The finale, titled “Sister,” paid homage to Sister Rosetta Tharpe, a black woman who was raised in the church and is credited by Jean-Raymond as the “founder of rock-and-roll.” Even the Rock & Roll Hall of Fame cited her as a model for Elvis Presley, Johnny Cash, Little Richard and others who are now credited as pioneers of the genre. Like many other aspects of American culture, the genre has been white-washed, which explains why conversations about rock-and-roll history seldom mention Tharpe.

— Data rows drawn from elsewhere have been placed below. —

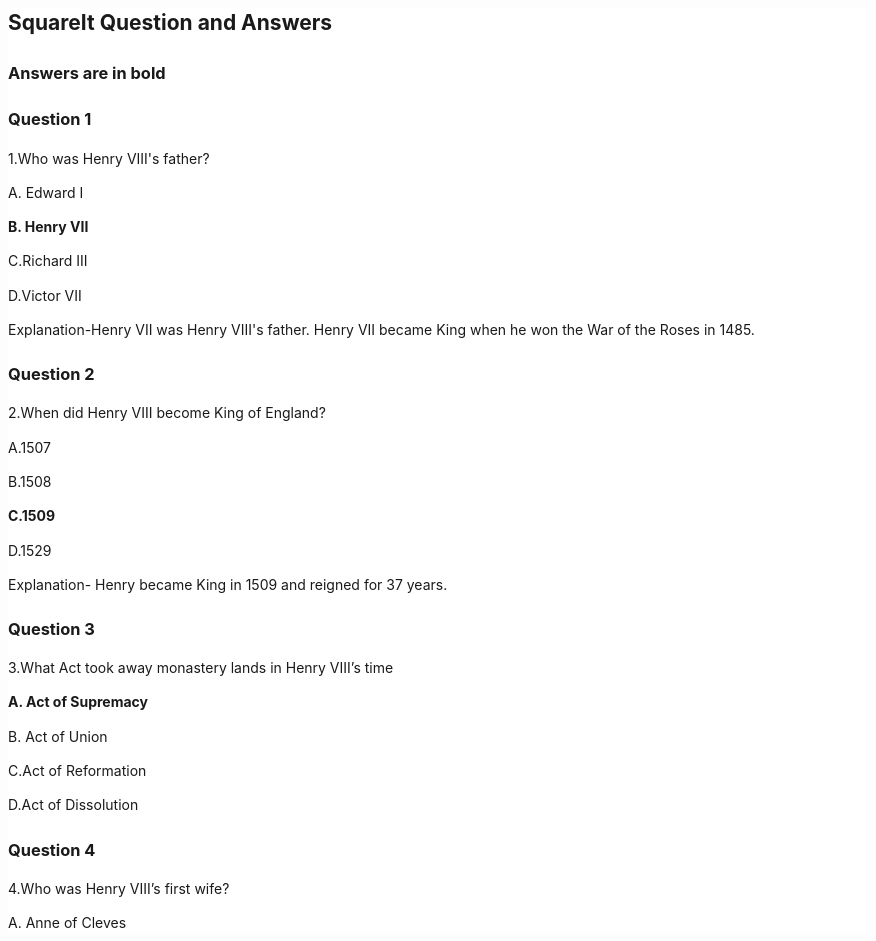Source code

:## SquareIt Question and Answers
### Answers are in **bold**

### Question 1
1.Who was Henry VIII's father?


A. Edward I


**B. Henry VII**


C.Richard III


D.Victor VII


Explanation-Henry VII was Henry VIII's father. Henry VII became King when he won the War of the Roses in 1485.


### Question 2
2.When did Henry VIII become King of England?


A.1507


B.1508


**C.1509**


D.1529


Explanation- Henry became King in 1509 and reigned for 37 years.


### Question 3
3.What Act took away monastery lands in Henry VIII’s time


**A. Act of Supremacy**


B. Act of Union


C.Act of Reformation


D.Act of Dissolution


### Question 4
4.Who was Henry VIII’s first wife?


A. Anne of Cleves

The show featured a 90-person choir performing black culture staples from gospel songs to contemporary hip-hop; an all-black cast of models with a variety of hairstyles from afros and locs to braids adorned with gold hair-jewelry that dripped in regality; and of course, clothing pieces that spoke directly to the heart of the collection. Beautiful and unique silhouettes reminiscent of the ‘60s and ‘70s but with a contemporary twist unique to Pyer Moss graced the runway of King’s Theatre and made me wish I had the funds to partake in such a luxurious display of black art and excellence.